Vielleicht sowas wie verschiedenen Skins oder so. 
Das mit dem Ausblenden hab ich auch verzweifelt gesucht, um anständige Screens zu machen ohne den ganzen Firlefanz. xD


----------



## Dakirah (13. März 2011)

Also bei mir ist 

1) Strg(control) + u = UI weg
2) Strg(control) + u = Sind alle Namen auch weg 
3) Strg(control) + u = Alles wieder da

Bei wenn es nicht so ist, einfach mal in der Tastaturbelegung schauen : UI ausblenden - Und natürliche eine Belegung drauf.
War aber Standard.


----------



## Healor (13. März 2011)

excessively schrieb:


> jop, einfach den grp leader bitten die grp in einen schlachtzug zu ändern - bringt keine nachteile sondern nur vorteile für den healer



Aus dem Grund hätte ich das gerne so, ist angenehmer zu heilen.

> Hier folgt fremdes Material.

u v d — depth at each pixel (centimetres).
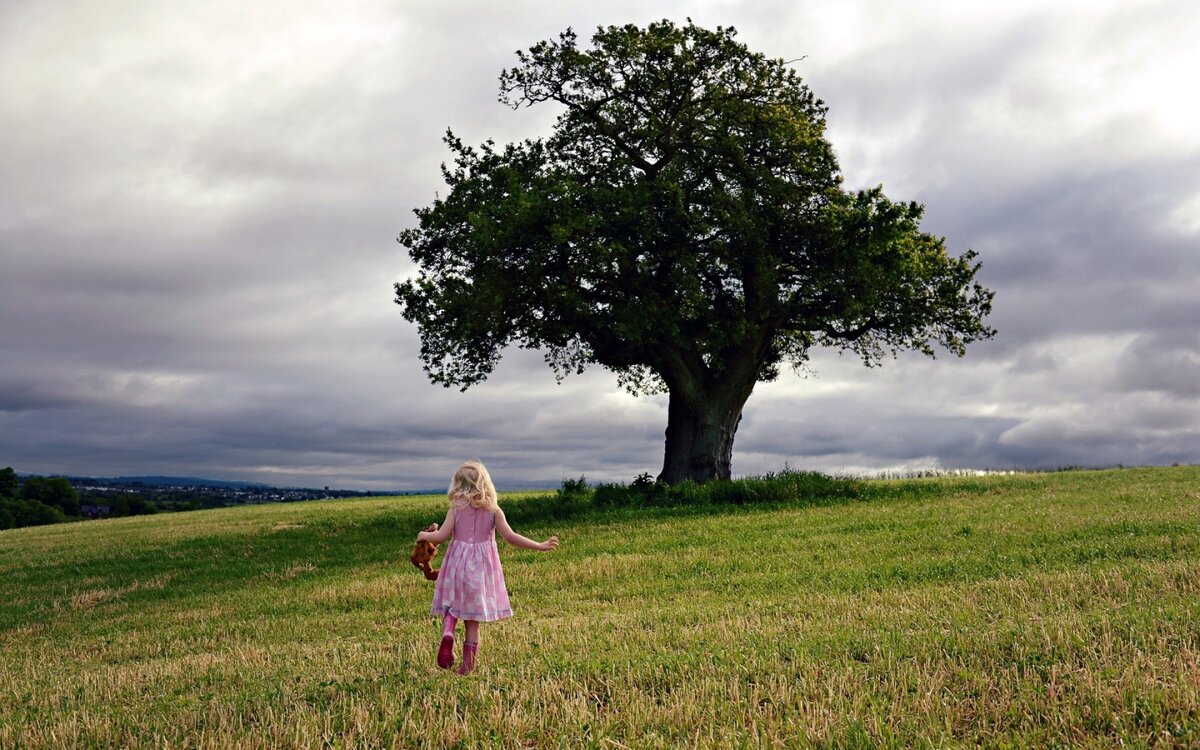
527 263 2689
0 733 696
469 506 786
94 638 1372
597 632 987
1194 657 646
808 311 3042
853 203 2927
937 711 587
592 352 3183
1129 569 1100
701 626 977
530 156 2988
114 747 656
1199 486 2386
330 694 751
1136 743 509
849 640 809
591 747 578
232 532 3084
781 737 562
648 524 2267
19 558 2666
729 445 3175
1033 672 651
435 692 721
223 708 720
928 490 2781
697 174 3006
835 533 1867
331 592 1577
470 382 3117
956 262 3120
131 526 3803
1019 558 1345
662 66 2986
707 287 3045
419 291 2988
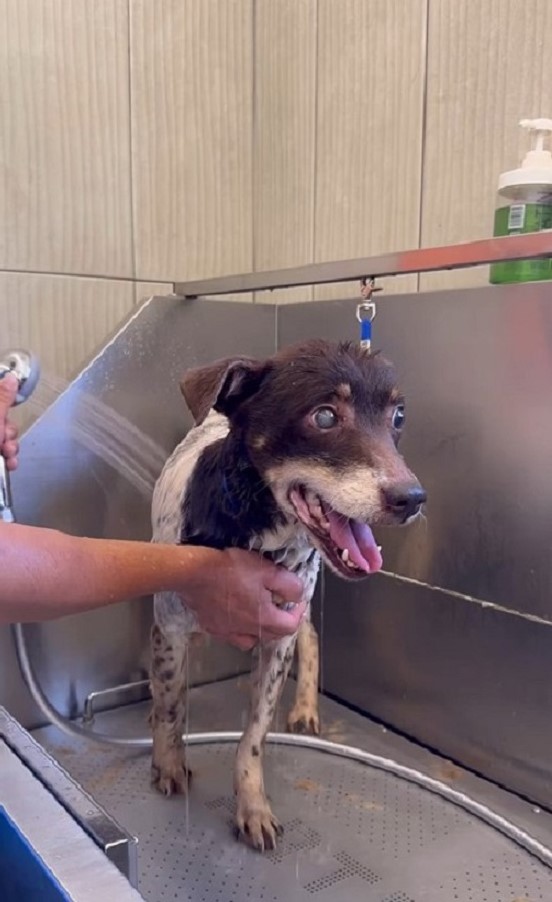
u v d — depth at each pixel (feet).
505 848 3.07
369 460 2.56
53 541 2.15
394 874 2.89
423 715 3.76
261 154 4.84
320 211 4.55
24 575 2.02
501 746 3.44
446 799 3.37
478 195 3.73
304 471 2.65
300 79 4.56
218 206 4.69
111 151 4.17
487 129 3.66
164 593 2.90
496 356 3.27
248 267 4.88
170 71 4.38
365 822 3.21
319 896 2.76
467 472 3.45
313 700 4.00
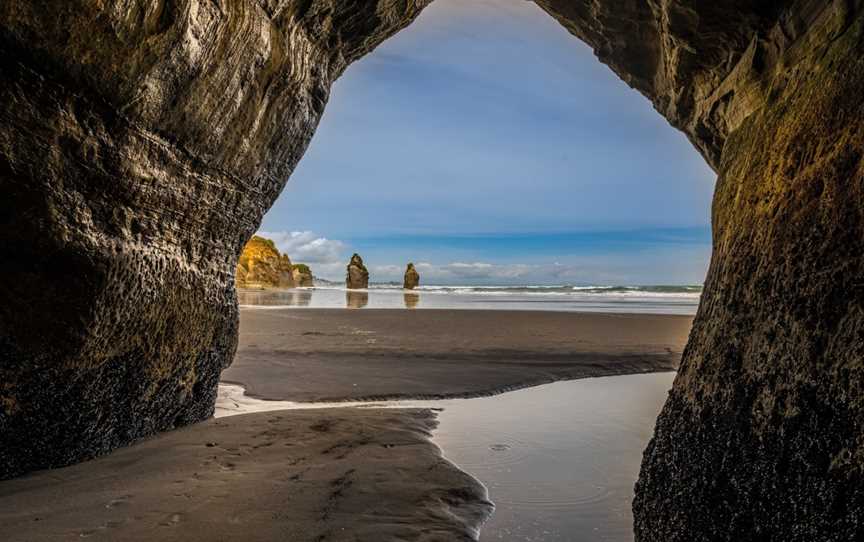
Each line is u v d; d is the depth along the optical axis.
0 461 3.65
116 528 3.00
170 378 4.94
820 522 1.93
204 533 2.97
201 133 4.37
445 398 7.07
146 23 3.35
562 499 3.89
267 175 5.70
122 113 3.56
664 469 3.28
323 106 6.35
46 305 3.50
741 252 2.99
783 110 3.04
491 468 4.48
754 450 2.42
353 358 9.82
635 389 7.69
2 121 3.01
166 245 4.46
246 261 60.00
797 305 2.33
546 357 9.98
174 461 4.25
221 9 3.97
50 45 2.99
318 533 3.04
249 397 6.98
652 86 6.45
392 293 50.59
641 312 21.73
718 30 4.23
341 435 5.16
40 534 2.91
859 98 2.24
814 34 2.97
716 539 2.55
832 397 2.00
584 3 6.42
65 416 3.89
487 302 32.66
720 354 2.94
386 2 6.10
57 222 3.36
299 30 5.29
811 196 2.42
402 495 3.69
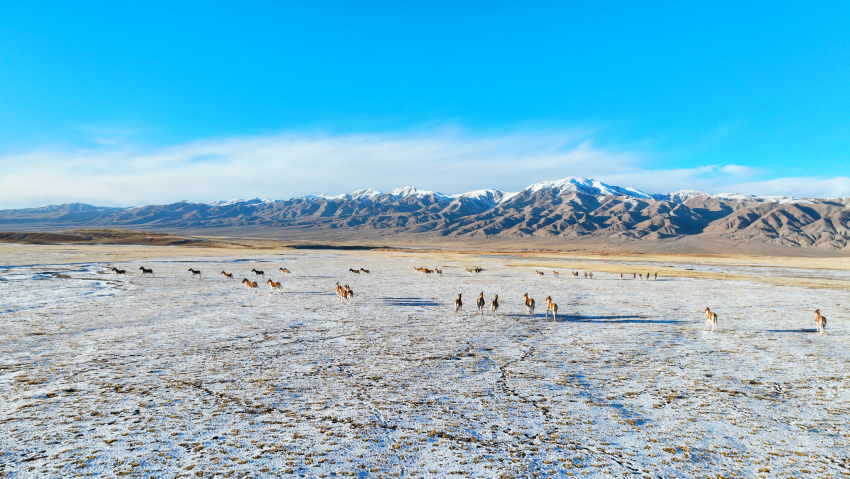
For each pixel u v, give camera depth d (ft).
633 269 249.14
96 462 29.09
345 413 38.37
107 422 35.37
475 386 46.19
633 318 90.68
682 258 404.77
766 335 73.97
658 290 145.18
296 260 292.20
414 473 28.86
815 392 45.19
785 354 60.95
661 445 33.32
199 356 55.72
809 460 31.12
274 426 35.40
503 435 34.73
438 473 28.89
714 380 49.01
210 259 272.72
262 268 219.20
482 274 209.36
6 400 39.60
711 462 30.76
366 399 41.88
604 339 70.23
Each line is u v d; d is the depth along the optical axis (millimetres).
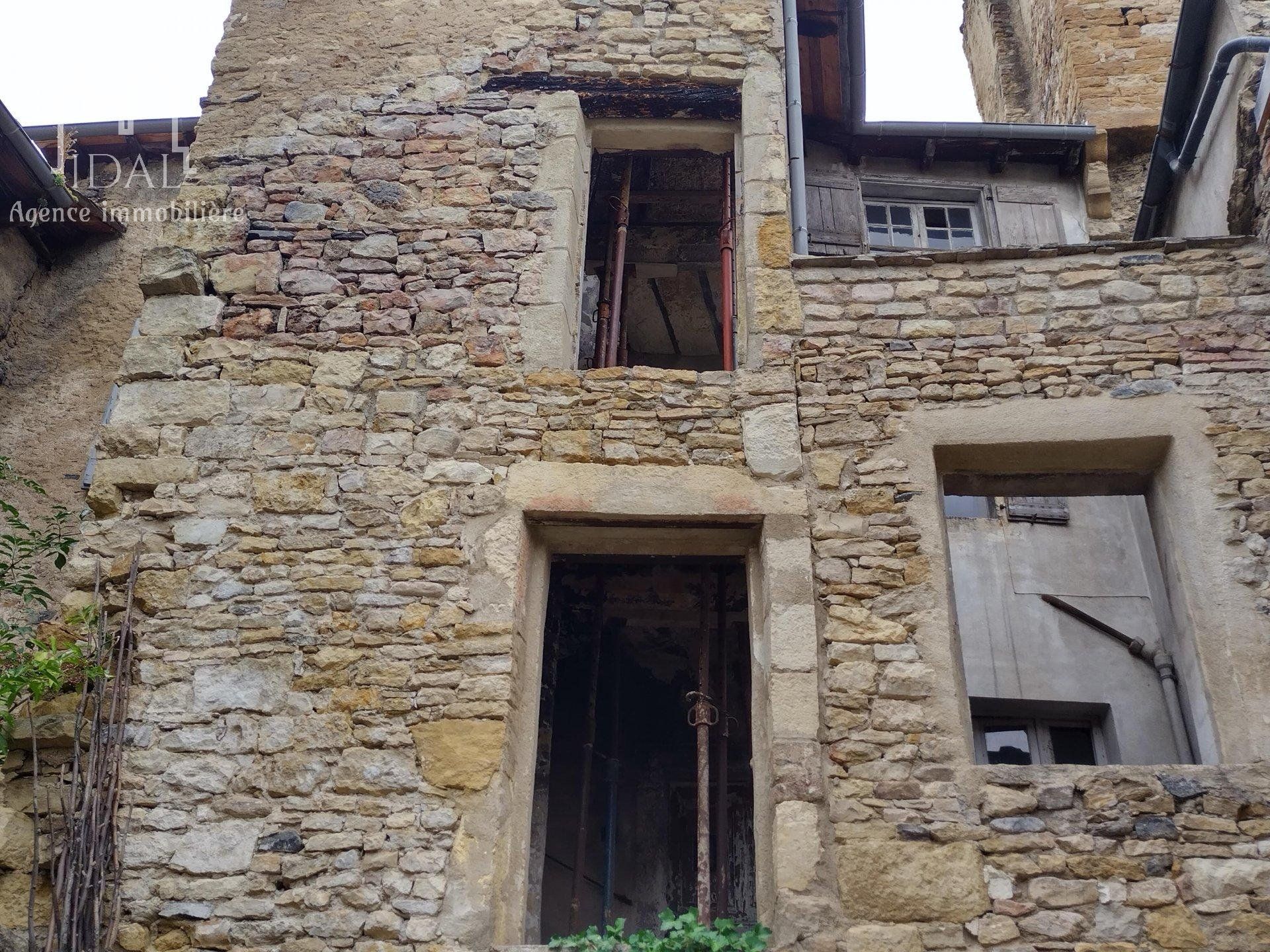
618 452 5441
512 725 4961
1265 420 5289
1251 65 5875
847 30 7613
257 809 4703
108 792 4684
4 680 4656
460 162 6328
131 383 5707
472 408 5578
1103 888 4379
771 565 5125
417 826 4652
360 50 6730
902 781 4633
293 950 4438
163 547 5297
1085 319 5633
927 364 5582
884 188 8383
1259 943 4242
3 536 5504
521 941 4688
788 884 4477
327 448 5492
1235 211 5875
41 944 4473
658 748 8234
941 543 5152
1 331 7652
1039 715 7496
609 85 6586
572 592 7762
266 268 6020
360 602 5109
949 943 4316
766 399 5559
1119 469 5488
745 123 6484
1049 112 10422
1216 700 4797
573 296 6121
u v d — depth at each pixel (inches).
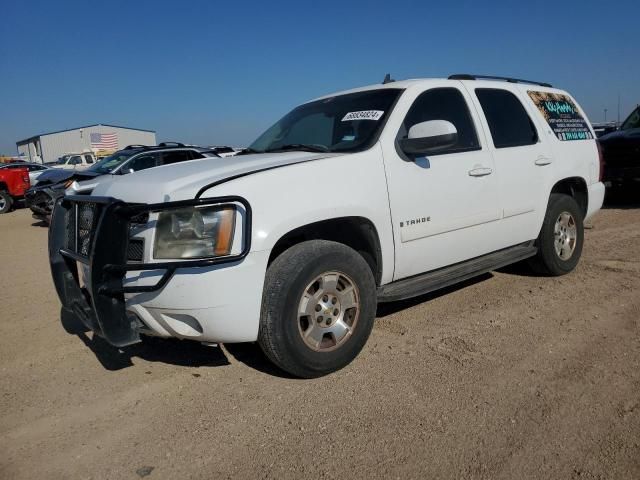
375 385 138.0
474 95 192.1
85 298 145.9
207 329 127.4
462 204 174.9
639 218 370.6
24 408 134.0
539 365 146.0
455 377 140.7
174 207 122.0
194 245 123.7
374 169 151.6
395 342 164.6
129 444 116.9
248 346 167.2
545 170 209.6
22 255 347.6
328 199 139.8
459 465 105.6
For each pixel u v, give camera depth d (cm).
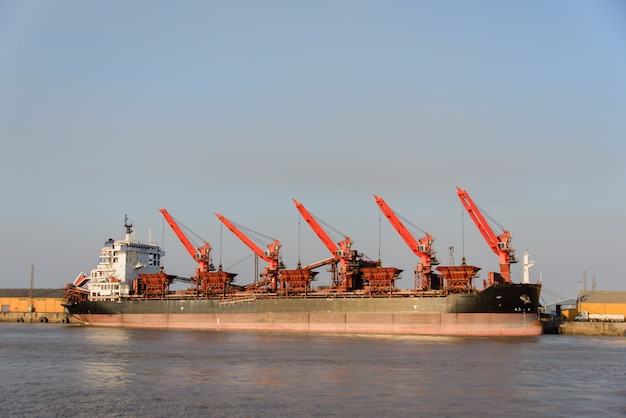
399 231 13950
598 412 5216
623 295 15712
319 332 13100
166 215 16250
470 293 12362
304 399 5672
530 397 5781
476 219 13450
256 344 10250
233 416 5084
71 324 17462
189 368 7444
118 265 16600
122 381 6588
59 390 6125
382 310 12781
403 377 6794
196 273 15700
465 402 5566
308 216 14612
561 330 14412
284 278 14238
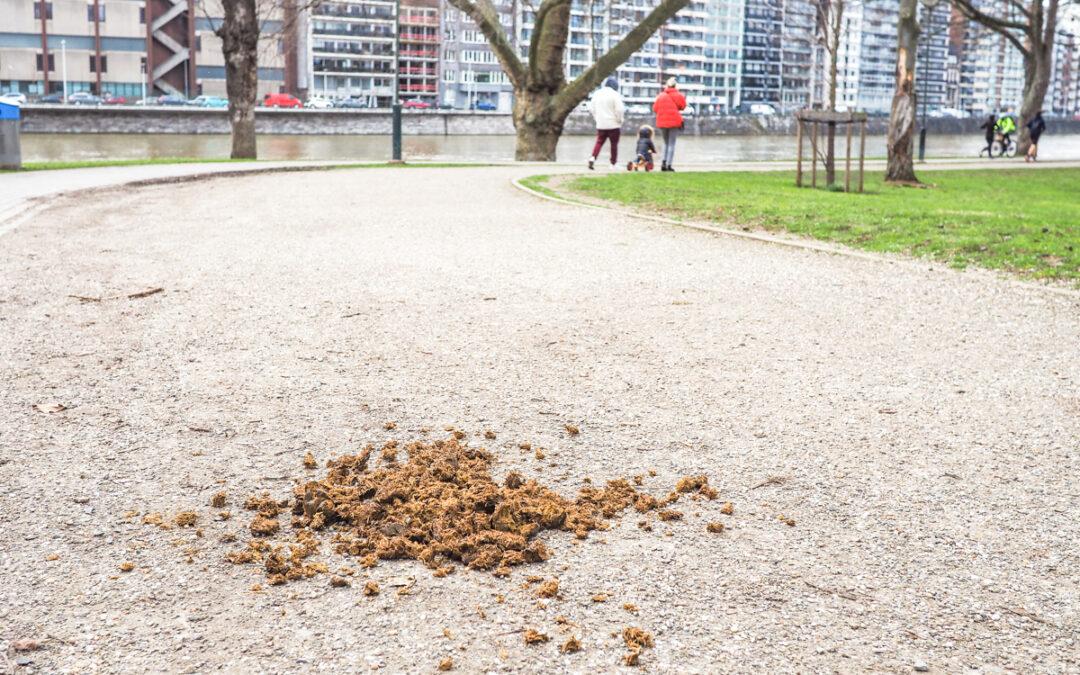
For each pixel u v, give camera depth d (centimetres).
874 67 19338
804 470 412
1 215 1242
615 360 587
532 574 315
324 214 1339
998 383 550
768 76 17900
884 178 2330
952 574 322
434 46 13625
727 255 1012
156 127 7788
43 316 674
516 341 628
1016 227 1228
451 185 1897
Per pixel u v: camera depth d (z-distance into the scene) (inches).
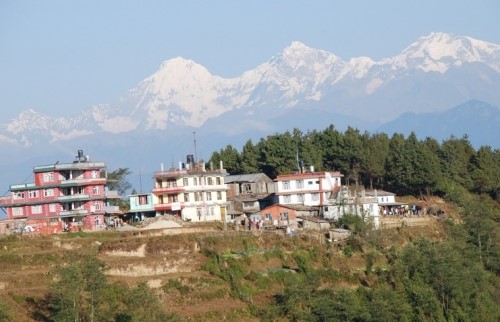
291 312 6953.7
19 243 7554.1
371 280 7824.8
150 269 7175.2
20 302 6230.3
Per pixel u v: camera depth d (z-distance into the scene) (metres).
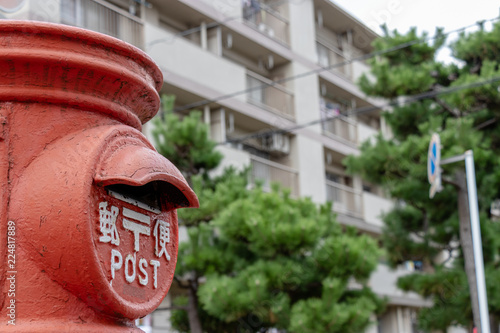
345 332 7.48
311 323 7.25
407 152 9.79
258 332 8.98
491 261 10.06
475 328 8.66
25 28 1.20
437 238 10.72
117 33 10.87
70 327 1.13
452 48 11.48
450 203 10.66
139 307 1.28
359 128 17.67
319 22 17.38
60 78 1.25
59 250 1.14
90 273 1.14
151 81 1.45
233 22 13.95
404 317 16.89
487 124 11.42
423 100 11.26
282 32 16.03
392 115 11.61
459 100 10.11
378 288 15.66
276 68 15.86
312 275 8.17
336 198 16.45
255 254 8.70
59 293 1.16
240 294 7.56
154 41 11.04
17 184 1.19
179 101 12.72
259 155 15.12
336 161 17.34
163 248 1.44
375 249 8.23
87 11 10.39
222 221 7.92
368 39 18.39
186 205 1.44
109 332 1.18
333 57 18.16
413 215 11.33
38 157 1.21
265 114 14.21
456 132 9.73
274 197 8.45
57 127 1.24
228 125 14.05
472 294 9.35
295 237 7.66
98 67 1.26
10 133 1.21
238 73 13.57
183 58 12.21
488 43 10.84
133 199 1.33
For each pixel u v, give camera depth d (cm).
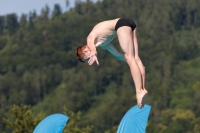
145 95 3078
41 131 3731
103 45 3231
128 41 3134
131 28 3161
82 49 3192
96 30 3197
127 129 3734
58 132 3731
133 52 3142
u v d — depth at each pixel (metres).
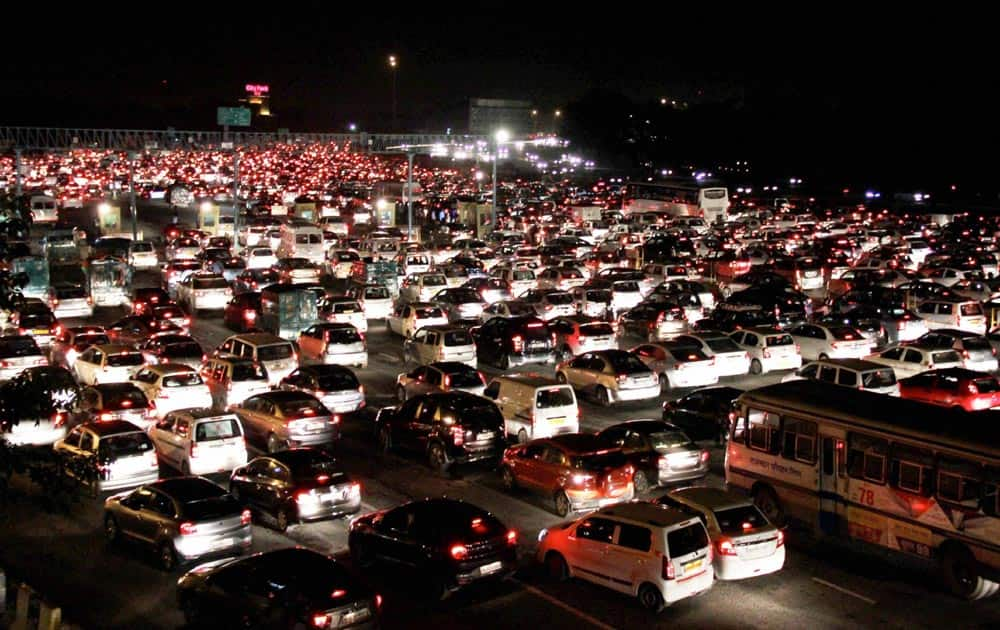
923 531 17.53
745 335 34.41
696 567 16.41
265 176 164.50
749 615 16.36
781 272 54.91
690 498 17.95
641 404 30.89
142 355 32.47
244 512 18.77
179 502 18.48
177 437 23.59
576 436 22.06
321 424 25.31
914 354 31.36
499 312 42.59
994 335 34.50
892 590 17.48
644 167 193.12
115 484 22.30
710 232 80.12
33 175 145.25
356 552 18.33
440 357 34.16
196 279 49.53
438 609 16.73
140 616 16.28
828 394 20.36
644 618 16.25
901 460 17.98
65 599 17.03
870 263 57.22
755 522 17.53
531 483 22.03
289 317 39.81
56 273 52.78
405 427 25.45
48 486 12.41
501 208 98.88
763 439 20.73
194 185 142.00
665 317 39.47
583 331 35.81
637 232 78.44
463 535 16.80
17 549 19.62
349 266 59.72
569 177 172.12
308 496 20.02
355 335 35.72
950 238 75.88
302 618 13.91
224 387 29.09
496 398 26.30
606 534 17.11
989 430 17.22
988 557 16.48
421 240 79.06
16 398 12.92
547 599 17.09
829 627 15.88
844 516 18.97
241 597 14.69
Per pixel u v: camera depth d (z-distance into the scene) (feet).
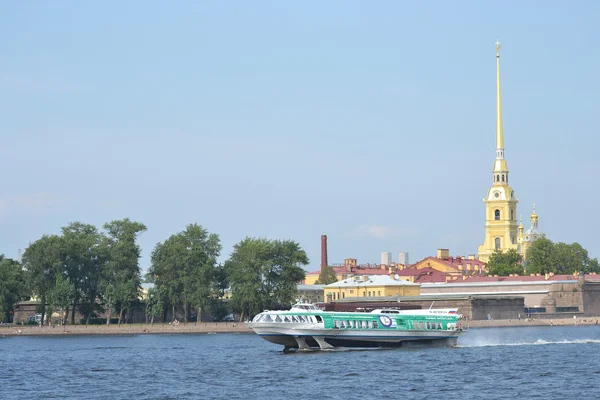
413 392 585.63
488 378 647.56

Ich selbst kann da nichts umstellen?


----------



## Hellyes (13. März 2011)

excessively schrieb:


> jop, einfach den grp leader bitten die grp in einen schlachtzug zu ändern - bringt keine nachteile sondern nur vorteile für den healer



Bringt aber einen Nachteil für den Tank. So kann ich nicht mehr mit einem Blick sehen, wieviel Mana der Heiler gerade hat.


----------



## excessively (13. März 2011)

ja, das mag stimmen, jedoch seh ich das nicht so tragisch, da das mana-reggen extremst schnell geht - sprich man setzt sich hin u. kann auch kurz darauf aufstehen um weiterzulaufen 
und falls es wirklich brenzlig werden sollte, sagt man als heiler halt kurz was oder der tank wechselt für eine sekunde sein target und schaut sich das mana an.
und es gibt ja auch noch manatränke 

also nicht wirklich ein nachteil mmn.


----------



## excessively (13. März 2011)

Healor schrieb:


> Aus dem Grund hätte ich das gerne so, ist angenehmer zu heilen.
> 
> Ich selbst kann da nichts umstellen?



nein - du selbst kannst da nichts umstellen, es sei denn du bist der grpleader^^


----------